Dick Maitland is working as a doctors apprentice in the East End of London, at that time a place of great poverty. The doctor with whom he is studying is rather a philanthropist for, instead of setting up trade for the wealthy, in Harley Street, he is curing the poor for practically nothing.
Dicks family circumstances take a turn for the worse, and he goes down to the docks to work his passage to South Africa. He has no idea how he will proceed when he gets there, having no money, but he meets a rich young man called Grosvenor on the ship, and, striking up a friendship, they decide upon going together on a voyage of exploration.
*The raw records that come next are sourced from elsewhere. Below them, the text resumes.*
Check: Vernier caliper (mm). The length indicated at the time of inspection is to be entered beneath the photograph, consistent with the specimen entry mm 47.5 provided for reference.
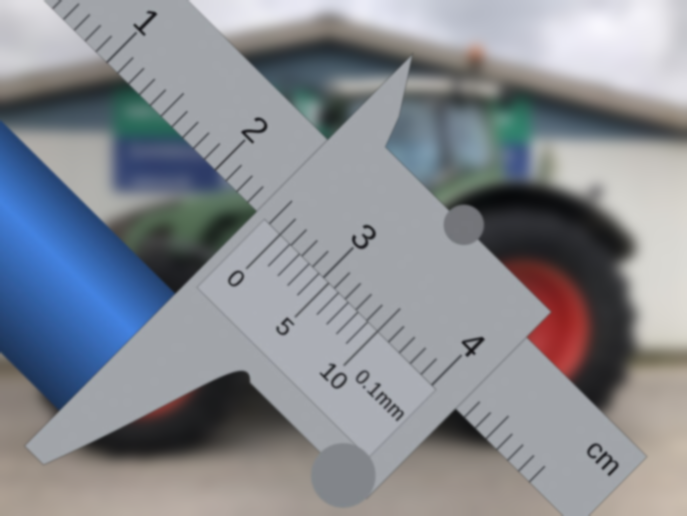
mm 26.0
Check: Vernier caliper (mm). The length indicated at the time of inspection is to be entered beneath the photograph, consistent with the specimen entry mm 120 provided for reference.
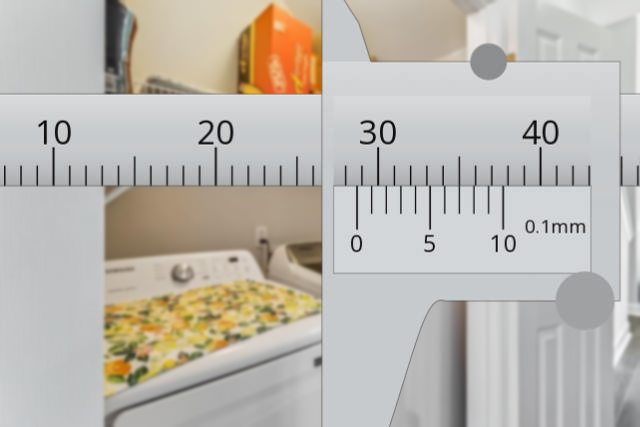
mm 28.7
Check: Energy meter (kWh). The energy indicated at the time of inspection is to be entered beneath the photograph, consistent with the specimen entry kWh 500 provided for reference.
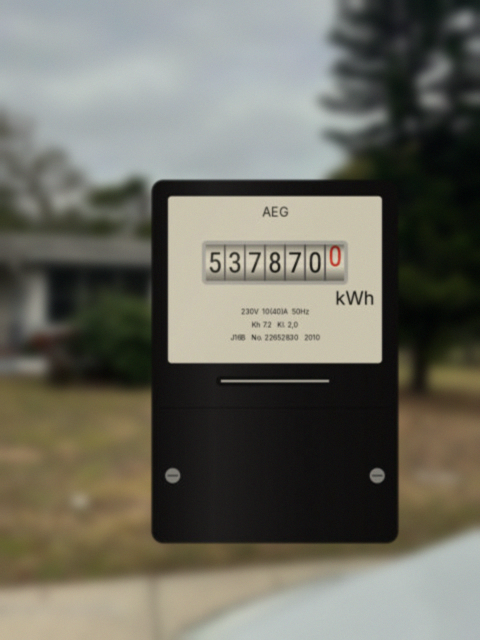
kWh 537870.0
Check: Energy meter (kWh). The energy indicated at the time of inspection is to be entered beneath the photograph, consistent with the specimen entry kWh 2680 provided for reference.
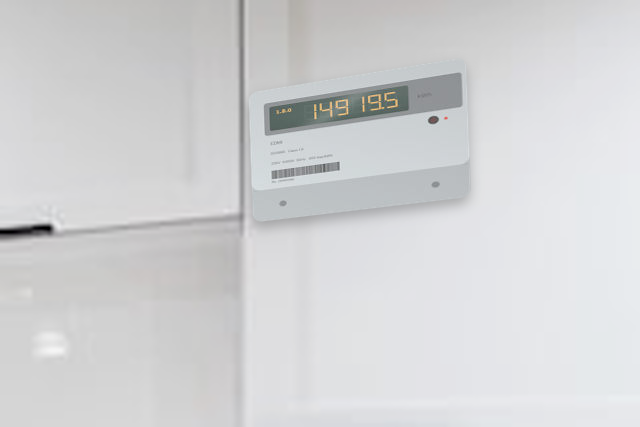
kWh 14919.5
After meeting a tribe whom this author, Collingwood, had written about in a previous book, and sorting out various problems there, they proceed on their way. They had heard rumours of a mysterious white race living not too far away, and they decide to investigate. These turn out to be one of the lost tribes of Israel. They are eventually accepted there as friends, after initially being taken prisoners. Here again they are able to sort out various problems. Grosvenor marries the Queen, and Dick, who in the course of these travels has managed to find some very valuable jewels, eventually returns home with them. He converts them to cash, and is able to provide his poor old mother, whom he had left in abject poverty, with a luxurious style of life. He also puts lots of money in the account of the doctor with whom he had been working before these adventures began.